Following a fact-finding visit to South Sudan last week, United Nations human rights experts are warning of increased political violence and polarisation between communities across the world’s youngest country.
UN Commission on Human Rights in South Sudan said at the weekend that lack of progress in implementing key provisions of a 2018 peace deal contributes to the persistent insecurity and impunity which allows violations to occur.
Chair of the Commission, Yasmin Sooka, says “there is consensus amongst key stakeholders that while some progress has been made in implementing the Revitalised Agreement, critical elements involving security sector reform, constitutional and electoral reform, and transitional justice are yet to be addressed. All of these outstanding issues, impact on the human rights situation in the country.’’

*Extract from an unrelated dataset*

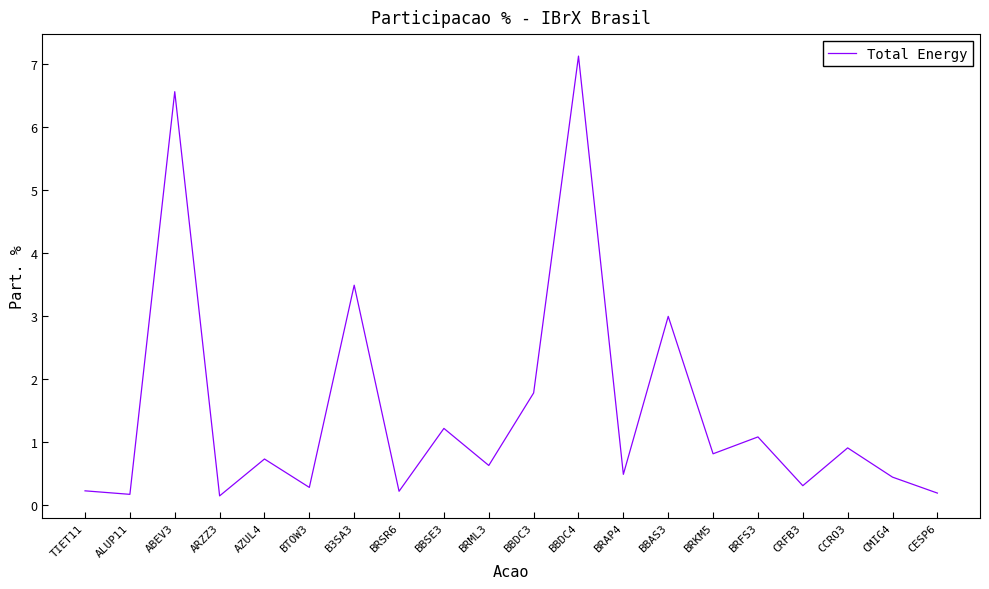

What is the difference between the values at ABEV3 and CCRO3?

5.7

Following independence in 2011, brutal civil conflict erupted two years later between Government forces commanded by President Salva Kiir, and militia loyal to his political rival, Riek Machar.
Fighting abated after the two men signed the 2018 agreement, but according to the UN Special Representative in the country briefing the Security Council in December, momentum is in danger of stalling.
Peace and justice
Ms. Sooka and fellow Commissioners Barney Afako and Andrew Clapham, will conclude their visit to South Sudan on Saturday, having travelled to the capital, Juba, and to Yei in the southwest.
They are mandated to investigate the human rights situation, assist in addressing impunity, and to collect and preserve evidence that will be made available to transitional justice mechanisms, including a hybrid court to be established in line with the peace accord.
The Commissioners held discussions with a range of persons, including senior Government ministers and officials, civil society, survivors of rights violations and abuses, religious leaders, members of the diplomatic community, UN agencies and the UN Mission in the country, UNMISS.
“Most South Sudanese the Commission spoke to expressed their desire for political leadership to secure peace and justice, for which the Agreement provides a roadmap,” said Ms. Sooka.
Meanwhile, civil society representatives reported that they are scared to discuss the human rights situation for fear of retaliation by the security services.
During a meeting with the Ministry of Justice, the Commission reaffirmed its readiness to support the Government to fully implement Chapter V of the Agreement — which addresses transitional justice, accountability, reconciliation and healing – building on a joint workshop held in December in Nairobi, Kenya.
The Commission pointed to lack of progress in implementing key provisions of the deal that contribute to insecurity and impunity, including on the unification and deployment of the armed forces, as well as agreement on command structures.
They said violence remains pervasive at the subnational level, and is characterised by displacement, and gross human rights violations, including sexual violence.
“Yei is a case in point, where soldiers waiting to be part of a unified national force are poorly resourced and then prey on the population,” their statement said.
At a ‘tipping point’
South Sudan is set to hold elections next year, but the country is at a “tipping point”, Mr. Afako warned.
“The pursuit of elections run the serious risk of fuelling violence and polarisation if the requisite institutions, constitutional and electoral laws as well as logistic arrangements are not first in place,” he said.
“It is also important to look beyond the electoral moment and ask what political system people would be voting for, particularly given the delays to develop a constitution on which elections would be based.”
Chapter VI of the peace agreement provides for the development of a permanent constitution, upon which the future political system will be based.
The Commissioners said that if done well, the constitution-making process could help address root causes of persistent conflict and insecurity. On the other hand, if handled poorly, it may deepen existing grievances that could lead to future conflict.
Interestingly, this latest visit marked the ninth time the UN Commission has travelled to South Sudan. The Commission was established in March 2016 by the UN Human Rights Council and is an independent body. The three Commissioners are neither UN staff nor do they receive a salary from the Organization.